Oui, répondait machinalement Barnabé, mais en réalité il pensait non.
Lui, Barnabé, il ne parvenait pas à voir les choses ainsi.
Dans le miroir, ce n'était pas lui, mais juste un individu opaque. Et même pas un individu : un corps. Et même pas un corps : une image.
Prendre l'image pour la chose, c'était déjà une grosse erreur ; et là-dessus, prendre une chose – à tout prendre, le corps n'est qu'une chose – pour une personne, c'était une nouvelle erreur par-dessus la première. Et grave.
Tout ça, se disait Barnabé, c'est juste une ruse, la plus perverse des ruses pour que lui, Barnabé (qui savait très bien, d'ailleurs, ne pas s'appeler Barnabé), ne parvienne jamais à la compréhension de lui-même, ni du monde par la même occasion.
L'individu Barnabé, c'est juste une invention commode de ceux qui aiment à compter les gens, à les grouper, à les classer, à les additionner, à les soustraire, à les multiplier par toutes sortes de données économiques, et à les diviser entre eux.
L'individu, ce n'est qu'une frontière pour vous isoler du monde, une coupure entre soi et soi. Barnabé ? un individu ? Et pourquoi pas un « vous, là-bas », un consommateur, un numéro de sécurité sociale, une… ressource humaine ?
Barnabé ne voulait pas que le regard des autres décide de qui il était et même de l'endroit où il se trouvait.
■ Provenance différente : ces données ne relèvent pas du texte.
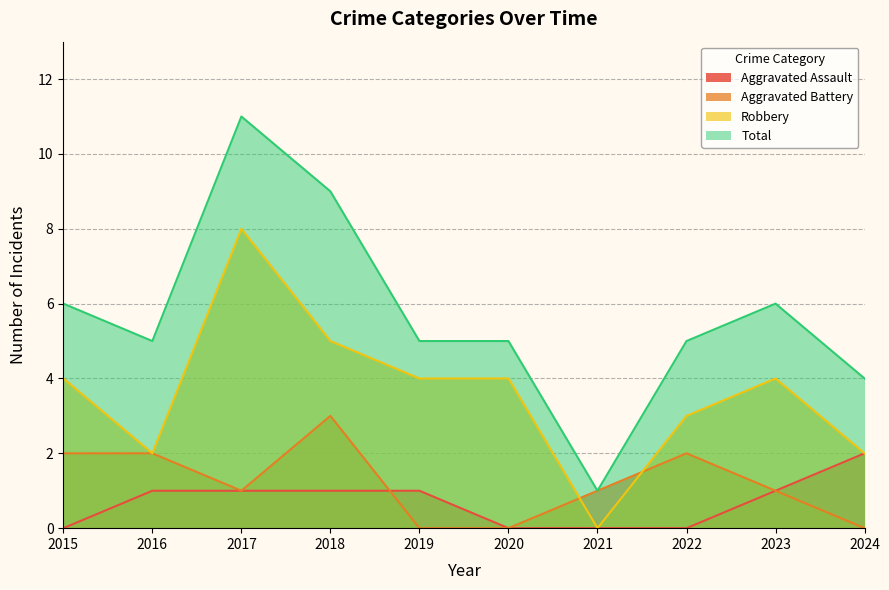

Which category has the highest value across all series?

2017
Qu'est-ce qui l'empêchait, après avoir fait acte de présence au lycée, c'est-à-dire largué son corps sur une chaise en témoignage de son passage, de prendre son envol pour se répandre aux quatre points cardinaux de la pensée, s'accrocher au fil du langage, remodeler à sa manière la totalité du monde ?

Mais la réalité, mon pauvre Barnabé, qu'est-ce que tu fais de la réalité ?
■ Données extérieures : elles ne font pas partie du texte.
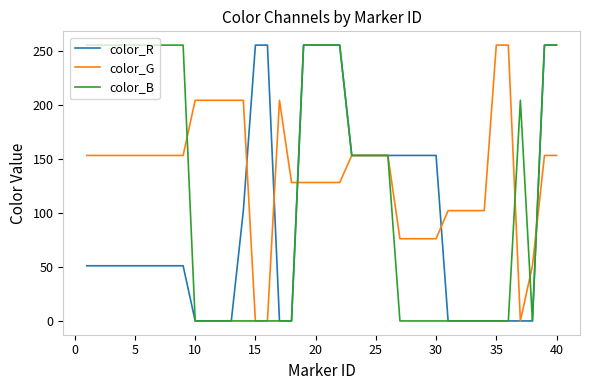

What is the maximum value for color_B?

255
La réalité, il ne la méconnaissait pas, Barnabé. Il savait comment la trouver. Il lui suffisait de fermer les yeux et de foncer en courant droit devant lui. En moins de temps qu'il ne faut pour le dire, la réalité se manifestait dans toute sa... réalité. Il n'en doutait pas un seul instant, de la réalité, Barnabé. Il voulait juste qu'elle demeure à sa place. Il détestait courir les yeux fermés. Il voulait les garder ouverts sur le grand escalier de l'imaginaire ou la grande architecture du langage, qui vous prenait ce putain de réel à revers, vous le faisait parler, vous l'humanisait en moins de deux, vous le rendait intelligible, émouvant, souvent sublime.
Ayant percé le mur des apparence où on voulait l'enfermer, Barnabé s'en allait tranquille sur le chemin de la vie.